Burkina Faso: le CNJ-BF lance la construction d’un centre de psychotraumatologie pour soulager les blessés de guerre

En vue d’assurer une meilleure prise en charge des blessés de guerre, le conseil national de la jeunesse du Burkina Faso (CNJ-BF) à travers le réseau national de la jeunesse pour l’innovation dans le secteur du génie civil et des transports (RNJ/GCT), a initié la construction d’un centre de psycho-traumatologie au sein du camp Aboubacar Sangoulé Lamizana. Les détails du projet ainsi que la maquette dudit centre ont été présentés ce 15 avril 2024 afin de mobiliser la jeunesse autour de sa réalisation.

C’est un centre de psychotraumatologie d’une capacité de 25 lits extensibles, équipé de deux salles d’isolement ainsi que des salles de soins que le CNJ-BF veut bâtir au sein du camp Aboubacar Sangoulé Lamizana. La construction de ce centre se fait dans le but de décongestionner celui déjà existant pour une prise en charge plus efficace des blessés de guerre qui subissent des traumatismes psychologiques.

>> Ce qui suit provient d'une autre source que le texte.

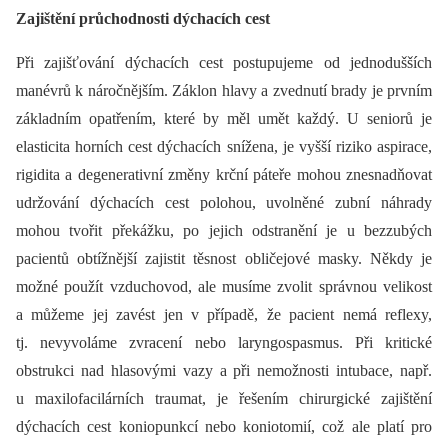
Zajištění průchodnosti dýchacích cest
Při zajišťování dýchacích cest postupujeme od jednodušších
manévrů k náročnějším. Záklon hlavy a zvednutí brady je prvním
základním opatřením, které by měl umět každý. U seniorů je
elasticita horních cest dýchacích snížena, je vyšší riziko aspirace,
rigidita a degenerativní změny krční páteře mohou znesnadňovat
udržování dýchacích cest polohou, uvolněné zubní náhrady
mohou tvořit překážku, po jejich odstranění je u bezzubých
pacientů obtížnější zajistit těsnost obličejové masky. Někdy je
možné použít vzduchovod, ale musíme zvolit správnou velikost
a můžeme jej zavést jen v případě, že pacient nemá reflexy,
tj. nevyvoláme zvracení nebo laryngospasmus. Při kritické
obstrukci nad hlasovými vazy a při nemožnosti intubace, např.
u maxilofacilárních traumat, je řešením chirurgické zajištění
dýchacích cest koniopunkcí nebo koniotomií, což ale platí pro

Pour y arriver, Moumouni Dialla,  président du conseil national de la jeunesse du Burkina Faso (CNJ-BF), a expliqué que la construction du centre sera entièrement confiée à la jeunesse. Après la validation de la maquette et l’octroi de l’espace nécessaire par l’État major général des armés, la main d’œuvre  ainsi que le suivi-évaluation des travaux seront assurés essentiellement par la jeunesse, qu’il qualifie de compétente.

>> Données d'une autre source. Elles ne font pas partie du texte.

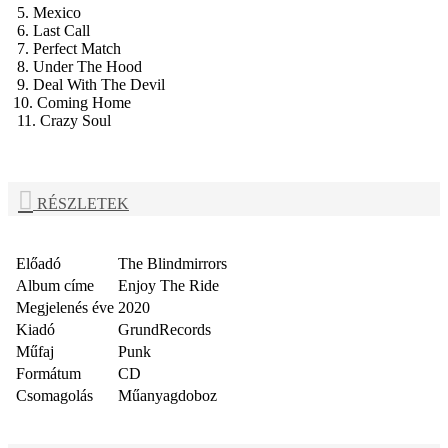
5. Mexico
6. Last Call
7. Perfect Match
8. Under The Hood
9. Deal With The Devil
10. Coming Home
11. Crazy Soul
RÉSZLETEK
Előadó
The Blindmirrors
Album címe
Enjoy The Ride
Megjelenés éve
2020
Kiadó
GrundRecords
Műfaj
Punk
Formátum
CD
Csomagolás
Műanyagdoboz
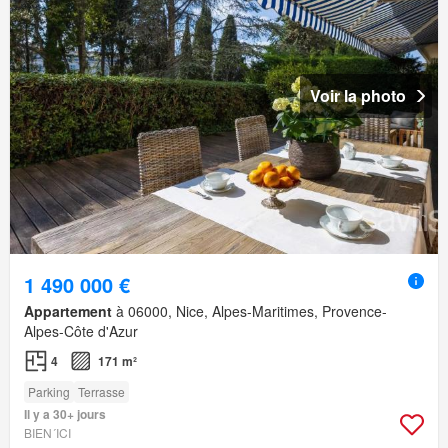
Voir la photo
1 490 000 €
Appartement
à 06000, Nice, Alpes-Maritimes, Provence-
Alpes-Côte d'Azur
4
171 m²
Parking
Terrasse
Il y a 30+ jours
BIEN´ICI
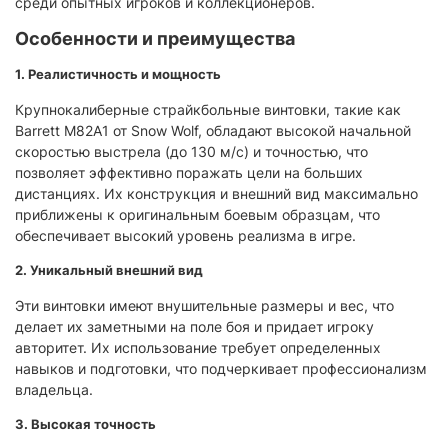
среди опытных игроков и коллекционеров.​
Особенности и преимущества
1. Реалистичность и мощность
Крупнокалиберные страйкбольные винтовки, такие как
Barrett M82A1 от Snow Wolf, обладают высокой начальной
скоростью выстрела (до 130 м/с) и точностью, что
позволяет эффективно поражать цели на больших
дистанциях. Их конструкция и внешний вид максимально
приближены к оригинальным боевым образцам, что
обеспечивает высокий уровень реализма в игре.
2. Уникальный внешний вид
Эти винтовки имеют внушительные размеры и вес, что
делает их заметными на поле боя и придает игроку
авторитет. Их использование требует определенных
навыков и подготовки, что подчеркивает профессионализм
владельца.​
3. Высокая точность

« Aujourd’hui, on a des techniciens, on a des compétences dans tous les domaines. On s’est dit que ça soit du point de vue électricité, du point de vue construction, on a des techniciens à mesure d’assurer bien-sûr avec le suivi technique du ministère de l’Urbanisme et aussi l’État major général des armées»,  a-t-il précisé tout en invitant la population à mettre la main à la pâte avec l’apport de matériel de construction.

Les membres du présidium à la presentation du projet Faso7

Du côté de l’État-major général des armés, l’initiative est accueillie favorablement en ce sens que le traumatisme psychologique des blessés de guerre est plus qu’une réalité. Le commandant Aïcha Traoré, représentant l’Etat-major des armées a expliqué que la mise en place de ce centre permettra d’atténuer la stigmatisation du traumatisme psychologique. De ces explications, nombreux sont ceux qui pensent que cet état fait allusion à une maladie psychologique.  Dans ce sens, le centre pourra contribuer à résoudre ce problème.

« Pour nous, avoir un centre de psychotraumatologie, cela va déstigmatiser et permettre que les gens puissent venir plus facilement pour leur prise en charge», a-t-elle ajouté.

Boubakar Savadogo, ministre de la jeunesse et de l’emploi, a quant à lui salué les efforts du CNJ-BF qui s’inscrit dans la dynamique lancée par le président de la transition, le Capitaine Ibrahim Traoré. Il a aussi saisi l’occasion pour inviter tous les réseaux de jeunesse existants à emboîter le pas du conseil afin de contribuer dans la lutte contre le terrorisme.

« J’invite toutes les associations à prendre part de cette lutte, à s’engager autant que possible pour qu’on sache que ces jeunes contribuent. Parce que la construction de ce pays ne peut pas se faire sans l’engagement de la jeunesse», a conclu le ministre.